> [PROBLEM REQUIREMENTS] Reproduce every line of the listing below, keeping each one word for word and in the same order.
────────────────
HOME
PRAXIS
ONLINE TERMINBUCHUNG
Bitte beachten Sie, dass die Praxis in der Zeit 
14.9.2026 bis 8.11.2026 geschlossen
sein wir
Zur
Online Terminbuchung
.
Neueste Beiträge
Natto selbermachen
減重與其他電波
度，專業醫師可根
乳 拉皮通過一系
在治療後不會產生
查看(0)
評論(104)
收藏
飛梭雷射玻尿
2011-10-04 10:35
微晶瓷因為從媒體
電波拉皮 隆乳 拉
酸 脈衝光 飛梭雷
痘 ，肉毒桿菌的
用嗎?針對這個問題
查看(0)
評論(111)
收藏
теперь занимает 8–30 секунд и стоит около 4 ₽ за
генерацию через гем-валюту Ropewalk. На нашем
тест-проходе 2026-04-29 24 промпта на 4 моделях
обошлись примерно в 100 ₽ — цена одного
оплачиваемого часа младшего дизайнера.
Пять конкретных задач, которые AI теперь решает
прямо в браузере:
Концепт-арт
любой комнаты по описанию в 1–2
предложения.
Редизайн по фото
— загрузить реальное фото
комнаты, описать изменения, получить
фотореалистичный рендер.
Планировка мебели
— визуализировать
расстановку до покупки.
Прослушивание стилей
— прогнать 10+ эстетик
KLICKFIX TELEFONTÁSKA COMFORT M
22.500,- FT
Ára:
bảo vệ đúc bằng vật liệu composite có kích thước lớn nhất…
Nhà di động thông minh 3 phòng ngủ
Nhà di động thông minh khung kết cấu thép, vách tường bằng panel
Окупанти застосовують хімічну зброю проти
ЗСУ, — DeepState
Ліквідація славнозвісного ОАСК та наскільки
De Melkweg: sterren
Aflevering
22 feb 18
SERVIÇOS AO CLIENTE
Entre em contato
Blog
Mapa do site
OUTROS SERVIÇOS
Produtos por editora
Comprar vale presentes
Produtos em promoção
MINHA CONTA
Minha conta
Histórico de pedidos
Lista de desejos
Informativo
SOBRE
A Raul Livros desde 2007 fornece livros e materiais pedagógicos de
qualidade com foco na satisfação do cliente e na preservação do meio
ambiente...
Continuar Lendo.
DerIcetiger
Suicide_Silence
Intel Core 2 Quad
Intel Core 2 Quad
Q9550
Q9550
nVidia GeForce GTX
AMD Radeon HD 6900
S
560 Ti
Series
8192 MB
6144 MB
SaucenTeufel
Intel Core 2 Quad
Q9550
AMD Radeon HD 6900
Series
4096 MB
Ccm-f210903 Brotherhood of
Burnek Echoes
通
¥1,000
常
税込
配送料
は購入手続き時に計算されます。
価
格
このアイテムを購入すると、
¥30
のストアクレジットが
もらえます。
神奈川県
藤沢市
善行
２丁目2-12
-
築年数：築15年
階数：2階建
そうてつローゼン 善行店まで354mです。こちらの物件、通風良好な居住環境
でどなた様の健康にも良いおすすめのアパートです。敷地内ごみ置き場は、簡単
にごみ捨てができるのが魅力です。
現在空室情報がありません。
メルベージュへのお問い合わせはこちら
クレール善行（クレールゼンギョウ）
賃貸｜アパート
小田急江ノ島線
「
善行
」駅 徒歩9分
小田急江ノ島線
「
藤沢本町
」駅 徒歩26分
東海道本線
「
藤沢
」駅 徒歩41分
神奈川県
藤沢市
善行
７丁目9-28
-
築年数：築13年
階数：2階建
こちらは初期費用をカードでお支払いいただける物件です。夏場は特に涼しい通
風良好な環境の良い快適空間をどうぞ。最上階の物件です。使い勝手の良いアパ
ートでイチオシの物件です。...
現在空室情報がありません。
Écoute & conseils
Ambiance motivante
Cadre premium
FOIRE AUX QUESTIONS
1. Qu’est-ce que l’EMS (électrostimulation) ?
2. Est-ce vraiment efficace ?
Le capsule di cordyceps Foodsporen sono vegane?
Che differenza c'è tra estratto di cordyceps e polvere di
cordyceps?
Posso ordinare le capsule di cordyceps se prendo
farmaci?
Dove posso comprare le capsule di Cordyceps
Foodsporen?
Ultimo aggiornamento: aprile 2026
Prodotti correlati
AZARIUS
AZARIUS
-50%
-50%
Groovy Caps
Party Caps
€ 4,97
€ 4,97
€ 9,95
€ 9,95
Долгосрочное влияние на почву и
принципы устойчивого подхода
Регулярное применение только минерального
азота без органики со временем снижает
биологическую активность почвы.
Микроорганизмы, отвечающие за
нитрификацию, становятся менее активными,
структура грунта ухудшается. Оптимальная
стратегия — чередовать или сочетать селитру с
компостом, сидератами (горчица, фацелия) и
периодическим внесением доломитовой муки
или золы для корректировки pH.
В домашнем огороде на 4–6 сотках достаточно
────────────────
> [SOLUTION]
HOME
PRAXIS
ONLINE TERMINBUCHUNG
Bitte beachten Sie, dass die Praxis in der Zeit 
14.9.2026 bis 8.11.2026 geschlossen
sein wir
Zur
Online Terminbuchung
.
Neueste Beiträge
Natto selbermachen
減重與其他電波
度，專業醫師可根
乳 拉皮通過一系
在治療後不會產生
查看(0)
評論(104)
收藏
飛梭雷射玻尿
2011-10-04 10:35
微晶瓷因為從媒體
電波拉皮 隆乳 拉
酸 脈衝光 飛梭雷
痘 ，肉毒桿菌的
用嗎?針對這個問題
查看(0)
評論(111)
收藏
теперь занимает 8–30 секунд и стоит около 4 ₽ за
генерацию через гем-валюту Ropewalk. На нашем
тест-проходе 2026-04-29 24 промпта на 4 моделях
обошлись примерно в 100 ₽ — цена одного
оплачиваемого часа младшего дизайнера.
Пять конкретных задач, которые AI теперь решает
прямо в браузере:
Концепт-арт
любой комнаты по описанию в 1–2
предложения.
Редизайн по фото
— загрузить реальное фото
комнаты, описать изменения, получить
фотореалистичный рендер.
Планировка мебели
— визуализировать
расстановку до покупки.
Прослушивание стилей
— прогнать 10+ эстетик
KLICKFIX TELEFONTÁSKA COMFORT M
22.500,- FT
Ára:
bảo vệ đúc bằng vật liệu composite có kích thước lớn nhất…
Nhà di động thông minh 3 phòng ngủ
Nhà di động thông minh khung kết cấu thép, vách tường bằng panel
Окупанти застосовують хімічну зброю проти
ЗСУ, — DeepState
Ліквідація славнозвісного ОАСК та наскільки
De Melkweg: sterren
Aflevering
22 feb 18
SERVIÇOS AO CLIENTE
Entre em contato
Blog
Mapa do site
OUTROS SERVIÇOS
Produtos por editora
Comprar vale presentes
Produtos em promoção
MINHA CONTA
Minha conta
Histórico de pedidos
Lista de desejos
Informativo
SOBRE
A Raul Livros desde 2007 fornece livros e materiais pedagógicos de
qualidade com foco na satisfação do cliente e na preservação do meio
ambiente...
Continuar Lendo.
DerIcetiger
Suicide_Silence
Intel Core 2 Quad
Intel Core 2 Quad
Q9550
Q9550
nVidia GeForce GTX
AMD Radeon HD 6900
S
560 Ti
Series
8192 MB
6144 MB
SaucenTeufel
Intel Core 2 Quad
Q9550
AMD Radeon HD 6900
Series
4096 MB
Ccm-f210903 Brotherhood of
Burnek Echoes
通
¥1,000
常
税込
配送料
は購入手続き時に計算されます。
価
格
このアイテムを購入すると、
¥30
のストアクレジットが
もらえます。
神奈川県
藤沢市
善行
２丁目2-12
-
築年数：築15年
階数：2階建
そうてつローゼン 善行店まで354mです。こちらの物件、通風良好な居住環境
でどなた様の健康にも良いおすすめのアパートです。敷地内ごみ置き場は、簡単
にごみ捨てができるのが魅力です。
現在空室情報がありません。
メルベージュへのお問い合わせはこちら
クレール善行（クレールゼンギョウ）
賃貸｜アパート
小田急江ノ島線
「
善行
」駅 徒歩9分
小田急江ノ島線
「
藤沢本町
」駅 徒歩26分
東海道本線
「
藤沢
」駅 徒歩41分
神奈川県
藤沢市
善行
７丁目9-28
-
築年数：築13年
階数：2階建
こちらは初期費用をカードでお支払いいただける物件です。夏場は特に涼しい通
風良好な環境の良い快適空間をどうぞ。最上階の物件です。使い勝手の良いアパ
ートでイチオシの物件です。...
現在空室情報がありません。
Écoute & conseils
Ambiance motivante
Cadre premium
FOIRE AUX QUESTIONS
1. Qu’est-ce que l’EMS (électrostimulation) ?
2. Est-ce vraiment efficace ?
Le capsule di cordyceps Foodsporen sono vegane?
Che differenza c'è tra estratto di cordyceps e polvere di
cordyceps?
Posso ordinare le capsule di cordyceps se prendo
farmaci?
Dove posso comprare le capsule di Cordyceps
Foodsporen?
Ultimo aggiornamento: aprile 2026
Prodotti correlati
AZARIUS
AZARIUS
-50%
-50%
Groovy Caps
Party Caps
€ 4,97
€ 4,97
€ 9,95
€ 9,95
Долгосрочное влияние на почву и
принципы устойчивого подхода
Регулярное применение только минерального
азота без органики со временем снижает
биологическую активность почвы.
Микроорганизмы, отвечающие за
нитрификацию, становятся менее активными,
структура грунта ухудшается. Оптимальная
стратегия — чередовать или сочетать селитру с
компостом, сидератами (горчица, фацелия) и
периодическим внесением доломитовой муки
или золы для корректировки pH.
В домашнем огороде на 4–6 сотках достаточно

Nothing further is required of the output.